Commissioned by dOCUMENTA (13)
Produced by dOCUMENTA (13), Galerie Peter Kilchmann, Zurich, François Pinault Foundation, with the support of Berliner Künstlerprogramm
JAVIER TÉLLEZ
The Conquest of Mexico
26 January - 28 March 2013

We are pleased to announce the opening of The Conquest of Mexico, Javier Téllez' upcoming solo exhibition at the gallery on January 25, 2013 at 7 pm. We will present Téllez' The Conquest of Mexico, a video work commissioned by dOCUMENTA (13).
Javier Téllez (*1969 in Valencia, Venezuela) lives and works in New York and Berlin. For almost two decades now, mental illness has been one of the main subjects of Téllez’ practice as an artist. Working often in collaboration with psychiatric patients, it is the aim of Javier Téllez to produce films and videos that attempt to challenge the stereotypes associated with mental illness, and – as Michele Faguet stated in a text on the artist's work – to “engage in an ethical manner with communities of individuals who live outside the models of normative behavior that define the parameters of a ‘sane’ society but that are constantly shifting in relation to the ideological structures that determine this social order”.

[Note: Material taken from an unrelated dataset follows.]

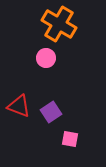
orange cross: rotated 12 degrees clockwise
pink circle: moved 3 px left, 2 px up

Inspired by Antonin Artaud‘s legendary 1936 trip to Mexico and his text The Conquest of Mexico (1934) - the first play for his Theater of Cruetly -, Javier Téllez collaborated with outpatients of the Fray Bernardino Psychiatric Hospital in Mexico City for this film. The patients, who are both co-writers of the script and act as the entire film cast, act in the film as fictional inmates of the hospital and as characters from Mexican history. The ancient ruler Montezuma appears, along with the conqueror Hernan Cortés and his translator and lover La Malinche, as well as the French poet and playwright Antonin Artaud. Shot in an empty ward of the hospital and the Simón Bolivar Theatre, Xochimilco, Teotihuacan and the pyramids of Cantona, The Conquest of Mexico is a film that obliterates the boundaries between fact and fiction, documentary and story, observation and participation.

Important components of Téllez’ projects are further the specific social and political histories of the locations where his projects are developed, something which becomes apparent in his works O Rinoceronte de Dürer ('Dürer?s Rhinoceros', 2010) and Rotations ('Prometheus and Zwitter', 2011).